* [What the task asks] Look in the material below for the line holding "m přijměte marketingové". Set it down exactly, with each later line up to and including the line holding "okie a povolte tento obsah".

* [Provided data]
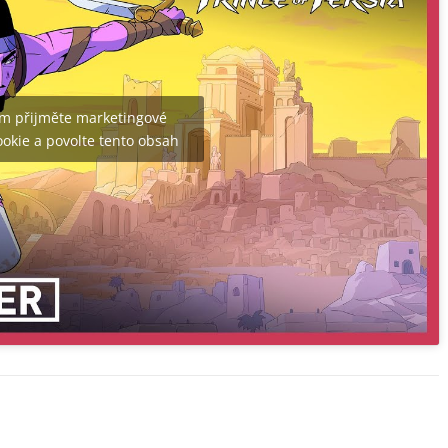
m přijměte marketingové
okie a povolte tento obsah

* * *

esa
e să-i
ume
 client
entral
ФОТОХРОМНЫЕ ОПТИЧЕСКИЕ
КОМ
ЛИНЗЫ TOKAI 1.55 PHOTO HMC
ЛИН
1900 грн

* [Task response]
m přijměte marketingové
okie a povolte tento obsah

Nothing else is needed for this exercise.